:: Vorliegender Auszug

Chronik 1830 - Kurzes Pontifikat, Julirevolution und
Delacroix’ berühmtes Gemälde
Gerade erst hatte Papst Pius VIII. (1761-1830) im
Vorjahr den Papstthron bestiegen, da war es mit ihm
auch schon zu Ende. Sein Gesundheitszustand, der
schon bei der Wahl zum Kirchenoberhaupt sehr
schlecht gewesen war, hatte sich nicht gebessert. Er
starb am 30. November 1830. Trotz der kurzen
Amtszeit gilt er als einer der modernsten Päpste des
19. Jahrhunderts. Ausgeglichenheit und gute
diplomatische Fähigkeiten hatten sein Wirken
ausgezeichnet und zudem noch seine politische
Weitsicht, mit der er die Julirevolution von 1930 in
Frankreich akzeptiert hatte. Pius VIII. hatte gegen
den Widerstand der Kurie und der französischen
Legitimisten sein Einverständnis mit der
parlamentarischen Regierungsform unter „Bürgerkönig“
Louis-Philip I. (1773-1850) gezeigt und ihm
zugestanden, den Ehrentitel „Roi Très Chretien“
(„Allerchristlichster König“) zu führen, der
traditionell mit den französischen Königen verbunden
war.
Ein neuer Papst konnte vor Jahresende nicht
gewählt werden. Das Konklave dauerte bis in den
Februar 1831 hinein. In Algerien begann die
Eroberung des Landes durch die französischen
Truppen, die am 14. Juni 1830 landeten und unter dem
Befehl des Comte de Bourmont (1773-1846) standen.
Bourmont richtete seinen Eroberungszug zuerst gegen
Algier. Die französischen Truppen nahmen die Stadt
am 5. Juli ein und gingen dann zur weiteren
Eroberung des Landes über. Ausgelöst worden war
diese Invasion durch die Affäre „Der Schlag mit dem
Fliegenwedel“ im Jahr 1827, einem diplomatischer
Affront. In Frankreich selbst war es auch nicht
friedlich. In Paris hatte am 27. Juli die
Julirevolution begonnen, in der sich das Bürgertum
gegen die reaktionäre Politik Karl X. (1757-1836)

::::
:: Verfügbare Auflistung

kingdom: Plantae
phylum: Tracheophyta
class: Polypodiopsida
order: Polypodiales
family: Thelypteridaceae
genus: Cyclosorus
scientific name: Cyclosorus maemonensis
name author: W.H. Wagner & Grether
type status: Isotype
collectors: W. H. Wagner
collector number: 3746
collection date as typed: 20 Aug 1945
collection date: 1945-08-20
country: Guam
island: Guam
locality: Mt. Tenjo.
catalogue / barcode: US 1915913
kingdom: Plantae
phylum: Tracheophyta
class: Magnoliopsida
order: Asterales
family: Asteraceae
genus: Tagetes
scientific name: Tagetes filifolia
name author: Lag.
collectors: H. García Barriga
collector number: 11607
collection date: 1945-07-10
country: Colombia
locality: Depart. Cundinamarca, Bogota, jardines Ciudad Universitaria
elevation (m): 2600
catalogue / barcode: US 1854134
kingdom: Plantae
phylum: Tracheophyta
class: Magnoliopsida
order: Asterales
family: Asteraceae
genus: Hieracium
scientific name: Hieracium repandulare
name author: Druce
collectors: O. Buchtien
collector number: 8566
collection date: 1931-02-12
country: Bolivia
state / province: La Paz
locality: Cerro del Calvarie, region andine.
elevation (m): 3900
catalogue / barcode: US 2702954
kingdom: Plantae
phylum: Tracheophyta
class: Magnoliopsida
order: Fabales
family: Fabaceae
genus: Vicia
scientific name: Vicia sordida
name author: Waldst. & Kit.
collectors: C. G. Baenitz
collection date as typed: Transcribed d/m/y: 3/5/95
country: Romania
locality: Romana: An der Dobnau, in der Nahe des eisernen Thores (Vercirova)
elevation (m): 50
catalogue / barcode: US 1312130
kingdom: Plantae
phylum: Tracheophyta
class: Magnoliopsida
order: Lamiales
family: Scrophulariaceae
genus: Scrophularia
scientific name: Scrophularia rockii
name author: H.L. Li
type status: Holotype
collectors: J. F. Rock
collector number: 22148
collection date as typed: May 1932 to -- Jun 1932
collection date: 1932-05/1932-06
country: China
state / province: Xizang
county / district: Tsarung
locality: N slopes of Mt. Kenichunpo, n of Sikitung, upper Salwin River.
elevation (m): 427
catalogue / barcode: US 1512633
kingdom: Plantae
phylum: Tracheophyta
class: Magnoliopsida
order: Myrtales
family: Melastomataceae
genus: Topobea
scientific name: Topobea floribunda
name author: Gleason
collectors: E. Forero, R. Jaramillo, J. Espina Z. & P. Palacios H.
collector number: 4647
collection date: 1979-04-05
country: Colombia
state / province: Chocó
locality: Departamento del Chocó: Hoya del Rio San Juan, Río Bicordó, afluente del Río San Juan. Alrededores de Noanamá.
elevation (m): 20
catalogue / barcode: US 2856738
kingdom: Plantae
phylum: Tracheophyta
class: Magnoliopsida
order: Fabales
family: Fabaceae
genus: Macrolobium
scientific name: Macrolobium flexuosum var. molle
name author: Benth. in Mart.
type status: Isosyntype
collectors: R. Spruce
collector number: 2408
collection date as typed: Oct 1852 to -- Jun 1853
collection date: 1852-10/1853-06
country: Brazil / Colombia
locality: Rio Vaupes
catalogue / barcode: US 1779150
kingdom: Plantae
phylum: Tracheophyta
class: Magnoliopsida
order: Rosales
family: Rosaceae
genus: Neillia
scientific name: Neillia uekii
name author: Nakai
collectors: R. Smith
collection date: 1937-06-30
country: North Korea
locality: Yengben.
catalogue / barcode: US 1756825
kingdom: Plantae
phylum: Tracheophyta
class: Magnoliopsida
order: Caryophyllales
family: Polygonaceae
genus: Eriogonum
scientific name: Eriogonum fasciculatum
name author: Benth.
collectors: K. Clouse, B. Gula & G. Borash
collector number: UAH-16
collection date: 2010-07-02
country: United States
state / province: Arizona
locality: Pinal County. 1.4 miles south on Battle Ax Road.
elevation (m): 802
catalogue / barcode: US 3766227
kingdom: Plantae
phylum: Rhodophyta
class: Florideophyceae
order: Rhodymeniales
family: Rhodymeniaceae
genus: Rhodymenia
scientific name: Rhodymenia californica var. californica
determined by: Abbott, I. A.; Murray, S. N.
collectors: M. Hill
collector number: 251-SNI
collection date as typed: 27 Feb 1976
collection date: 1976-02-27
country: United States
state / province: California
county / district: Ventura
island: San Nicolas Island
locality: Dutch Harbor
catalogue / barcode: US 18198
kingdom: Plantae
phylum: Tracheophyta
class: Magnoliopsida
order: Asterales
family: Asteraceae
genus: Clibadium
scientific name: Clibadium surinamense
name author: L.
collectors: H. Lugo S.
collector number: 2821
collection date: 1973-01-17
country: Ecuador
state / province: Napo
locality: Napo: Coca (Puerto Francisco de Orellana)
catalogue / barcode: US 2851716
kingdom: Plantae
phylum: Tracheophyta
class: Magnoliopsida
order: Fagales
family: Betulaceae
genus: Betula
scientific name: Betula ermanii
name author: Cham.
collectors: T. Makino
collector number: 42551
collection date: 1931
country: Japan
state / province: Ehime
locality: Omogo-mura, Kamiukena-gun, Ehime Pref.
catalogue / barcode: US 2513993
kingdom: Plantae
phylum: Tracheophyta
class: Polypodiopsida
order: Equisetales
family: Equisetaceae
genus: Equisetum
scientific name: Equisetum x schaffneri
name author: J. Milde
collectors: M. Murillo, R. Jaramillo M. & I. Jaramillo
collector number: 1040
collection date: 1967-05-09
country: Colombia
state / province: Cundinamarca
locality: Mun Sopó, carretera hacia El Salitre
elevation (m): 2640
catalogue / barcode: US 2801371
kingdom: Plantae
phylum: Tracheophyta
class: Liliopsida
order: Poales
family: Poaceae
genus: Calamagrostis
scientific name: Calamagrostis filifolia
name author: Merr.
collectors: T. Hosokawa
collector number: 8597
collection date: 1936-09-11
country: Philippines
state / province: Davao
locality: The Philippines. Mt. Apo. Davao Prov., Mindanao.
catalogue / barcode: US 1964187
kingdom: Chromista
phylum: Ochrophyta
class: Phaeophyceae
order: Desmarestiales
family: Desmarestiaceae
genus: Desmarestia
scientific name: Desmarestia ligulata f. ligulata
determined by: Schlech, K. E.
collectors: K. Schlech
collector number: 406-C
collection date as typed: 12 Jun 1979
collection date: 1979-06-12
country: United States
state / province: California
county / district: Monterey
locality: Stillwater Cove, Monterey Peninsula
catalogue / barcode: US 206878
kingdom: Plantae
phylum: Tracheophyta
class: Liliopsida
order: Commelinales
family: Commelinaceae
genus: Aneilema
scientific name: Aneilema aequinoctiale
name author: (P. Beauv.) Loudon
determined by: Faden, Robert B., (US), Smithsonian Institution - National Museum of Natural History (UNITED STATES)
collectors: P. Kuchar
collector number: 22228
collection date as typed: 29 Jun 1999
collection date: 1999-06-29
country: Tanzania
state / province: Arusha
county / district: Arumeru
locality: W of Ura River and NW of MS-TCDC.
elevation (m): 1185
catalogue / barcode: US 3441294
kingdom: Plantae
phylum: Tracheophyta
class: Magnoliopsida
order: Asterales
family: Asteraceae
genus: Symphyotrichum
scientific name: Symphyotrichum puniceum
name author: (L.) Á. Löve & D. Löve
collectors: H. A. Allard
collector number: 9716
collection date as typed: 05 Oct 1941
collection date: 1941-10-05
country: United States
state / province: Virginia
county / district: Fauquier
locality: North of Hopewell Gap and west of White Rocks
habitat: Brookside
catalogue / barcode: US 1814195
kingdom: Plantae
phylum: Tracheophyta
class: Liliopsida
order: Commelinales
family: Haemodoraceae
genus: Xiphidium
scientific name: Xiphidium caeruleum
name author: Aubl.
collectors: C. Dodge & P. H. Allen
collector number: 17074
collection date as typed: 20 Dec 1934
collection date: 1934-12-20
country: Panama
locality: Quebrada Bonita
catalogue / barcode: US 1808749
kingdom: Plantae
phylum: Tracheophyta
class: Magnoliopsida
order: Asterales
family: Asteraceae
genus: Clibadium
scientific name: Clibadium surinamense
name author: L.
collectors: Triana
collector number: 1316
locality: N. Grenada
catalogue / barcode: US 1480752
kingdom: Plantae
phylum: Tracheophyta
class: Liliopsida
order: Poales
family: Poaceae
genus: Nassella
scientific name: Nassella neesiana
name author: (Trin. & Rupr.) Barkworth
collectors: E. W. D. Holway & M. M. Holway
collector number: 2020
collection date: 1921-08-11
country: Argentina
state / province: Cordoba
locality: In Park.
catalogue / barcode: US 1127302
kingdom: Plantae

::::

Zu erledigen →
1. Aktualisiere in der Auflistung die Zeilen von der Zeile mit „catalogue / barcode: US 1512633“ bis zur Zeile mit „collectors: E. Forero, R.“, indem du „scientific name“ durch „taxon name“ ersetzt, und lass alles andere unverändert. Gib nur diese Zeilen aus.
2. Schreib die Chronik zum Jahr 1830 weiter, im Anschluss an ihren letzten Satz.
Die Chronik zum Jahr 1830 und die Auflistung sind voneinander unabhängiges Material.

Ergebnisse je Aufgabe →
1.
catalogue / barcode: US 1512633
kingdom: Plantae
phylum: Tracheophyta
class: Magnoliopsida
order: Myrtales
family: Melastomataceae
genus: Topobea
taxon name: Topobea floribunda
name author: Gleason
collectors: E. Forero, R. Jaramillo, J. Espina Z. & P. Palacios H.

2.
auflehnte und den Monarchen stürzte. Am 9. August
1830 nahm der Herzog von Orléans als Louis-Philippe
I. (1773-1850) die Königkrone von Frankreich an und
nannte sich „König der Franzosen“. Die französische
Julirevolution hatte für andere Länder eine
Vorbild-Funktion. Ihr folgten Aufstände in ganz
Europa und damit riesige Flüchtlingsströme. Auch in
Deutschland kam es zu Aufständen. In Braunschweig
wurde Herzog Karl II. (1804-1873) vertrieben. Der
floh am selben Tag aus der Stadt, konnte sich in
Braunschweig bis zu seinem Lebensende nicht mehr
etablieren, machte sich aber im Exil einen Namen als
Amateurschachspieler. In Berlin brach im September
1830 die Schneiderrevolution aus. Politisch
motivierte Massenversammlungen waren an der
Tagesordnung, die die Forderung nach Freiheit und
Gleichheit untermauerten und die unter
Militäreinsatz blutig niedergeschlagen wurden. Die
Bevölkerung, die zunehmend politisiert wurde, war
damit auch nicht endgültig zur Ruhe gebracht worden.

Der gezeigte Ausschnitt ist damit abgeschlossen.